In [29]:
import os
from typing import Tuple

import pandas as pd
import torch
from torch.utils.data import Dataset, DataLoader, random_split
from torch.optim import AdamW          # ← NEW: AdamW now comes from torch.optim
from transformers import (
    AutoTokenizer,
    AutoModelForSequenceClassification,
    get_linear_schedule_with_warmup,  # ← keep this from transformers
)

## DATASET

In [30]:
class EtfSentimentDataset(Dataset):
    """
    Dataset for ETF sentiment regression.
    Uses: ticker + Title -> [score, pos, neg, neutral]
    """

    def __init__(self, df: pd.DataFrame, tokenizer, max_length: int = 128):
        # df MUST have: 'Title', 'ticker',
        #              'Sentiment_score', 'Sentiment_positive',
        #              'Sentiment_negative', 'Sentiment_neutral'
        self.tokenizer = tokenizer
        self.max_length = max_length

        combined = df["ticker"].astype(str) + " : " + df["title"].astype(str)
        self.texts = combined.tolist()

        self.labels = df[
            ["sentiment_score",
             "sentiment_positive",
             "sentiment_negative",
             "sentiment_neutral"]
        ].astype(float).values  # shape: (N, 4)

    def __len__(self):
        return len(self.texts)

    def __getitem__(self, idx: int):
        text = self.texts[idx]
        label_vec = self.labels[idx]   # shape: (4,)

        enc = self.tokenizer(
            text,
            padding="max_length",
            truncation=True,
            max_length=self.max_length,
            return_tensors="pt",
        )

        return {
            "input_ids": enc["input_ids"].squeeze(0),
            "attention_mask": enc["attention_mask"].squeeze(0),
            # 4-dim float tensor
            "labels": torch.tensor(label_vec, dtype=torch.float),
        }


## DATA LOADING

In [31]:
def load_article_csv(csv_path: str, ticker: str) -> pd.DataFrame:
    df = pd.read_csv(csv_path)

    # OPTIONAL: date handling if you need it
    if ticker == "QQQ":
        df = df[df["date"] >= "2021-01-01"]


    required_cols = [
        "title",
        "sentiment_score",
        "sentiment_positive",
        "sentiment_negative",
        "sentiment_neutral",
    ]

    missing = [c for c in required_cols if c not in df.columns]
    if missing:
        raise KeyError(
            f"Missing columns in {csv_path}: {missing}\n"
            f"Available columns: {list(df.columns)}"
        )

    # Drop rows with missing sentiment/Title
    df = df.dropna(subset=required_cols)

    # ---- NEW: drop clearly non-English titles (for XLI or for all) ----
    def is_basic_english(s: str) -> bool:
        if not isinstance(s, str):
            return False
        # keep titles where all chars are basic ASCII
        return all(ord(c) < 128 for c in s)

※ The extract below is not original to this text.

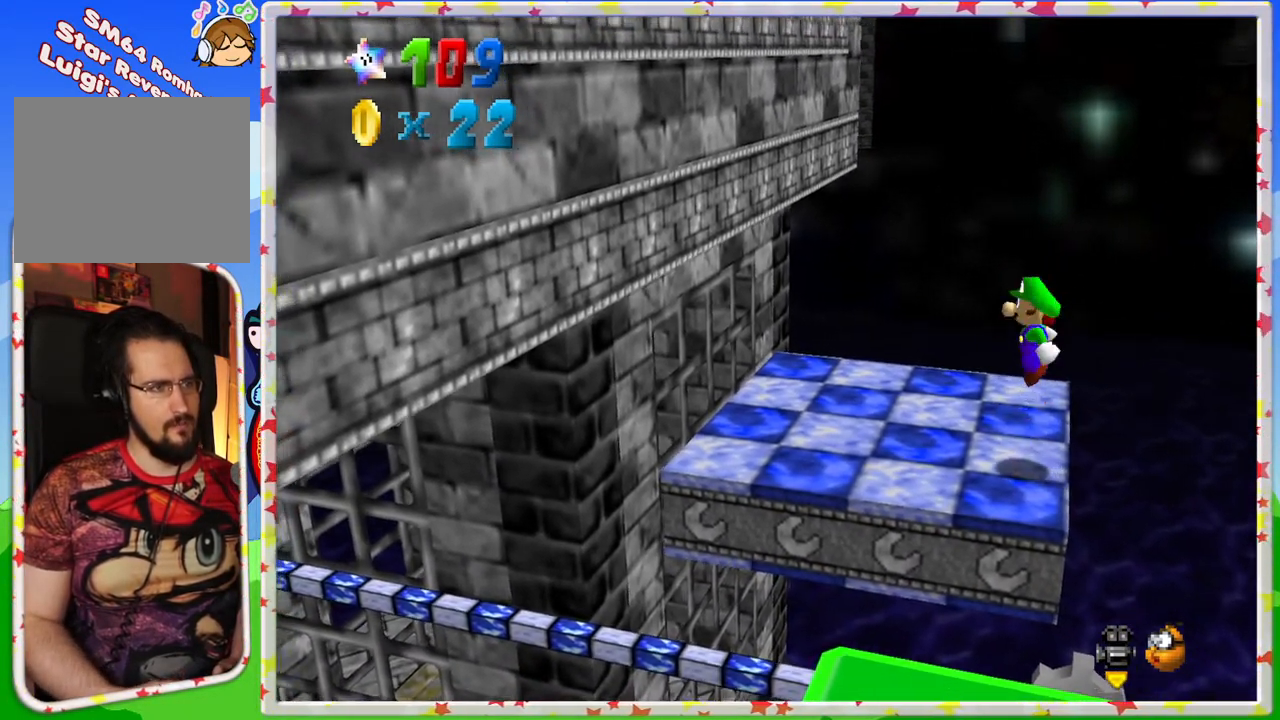
{"buttons": ["A"], "left_stick": "up-left", "events": [[467, "A", "down"]]}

    # If you ONLY want this for XLI:
    if ticker == "XLI":
        df = df[df["title"].apply(is_basic_english)]

    # If you decide later you want it for all tickers, just remove the `if` and do:
    # df = df[df["Title"].apply(is_basic_english)]

    df["ticker"] = ticker
    return df


def create_dataloaders(
    df: pd.DataFrame,
    tokenizer,
    batch_size: int = 16,
    max_length: int = 128,
    val_split: float = 0.1,
) -> Tuple[DataLoader, DataLoader]:
    dataset = EtfSentimentDataset(df, tokenizer, max_length=max_length)

    val_size = int(len(dataset) * val_split)
    train_size = len(dataset) - val_size
    train_ds, val_ds = random_split(dataset, [train_size, val_size])

    train_loader = DataLoader(train_ds, batch_size=batch_size, shuffle=True)
    val_loader = DataLoader(val_ds, batch_size=batch_size, shuffle=False)
    return train_loader, val_loader


## MODEL BUILDING

In [32]:
def build_model(model_name: str = "bert-base-uncased"):
    tokenizer = AutoTokenizer.from_pretrained(model_name)
    model = AutoModelForSequenceClassification.from_pretrained(
        model_name,
        num_labels=4,   # <-- 4 outputs now
    )
    model.config.problem_type = "regression"
    return tokenizer, model

## TRAIN/EVAL LOOPS

In [33]:
def train_one_epoch(model, loader, optimizer, scheduler, device):
    model.train()
    total_loss = 0.0

    for batch in loader:
        optimizer.zero_grad()

        input_ids = batch["input_ids"].to(device)
        attention_mask = batch["attention_mask"].to(device)
        labels = batch["labels"].to(device)

        outputs = model(
            input_ids=input_ids,
            attention_mask=attention_mask,
            labels=labels,
        )
        loss = outputs.loss
        loss.backward()
        optimizer.step()
        scheduler.step()

        total_loss += loss.item()

    return total_loss / len(loader)


def evaluate(model, loader, device):
    model.eval()
    total_loss = 0.0
    total_mae = 0.0
    n = 0

    with torch.no_grad():
        for batch in loader:
            input_ids = batch["input_ids"].to(device)
            attention_mask = batch["attention_mask"].to(device)
            labels = batch["labels"].to(device)  # shape: (B, 4)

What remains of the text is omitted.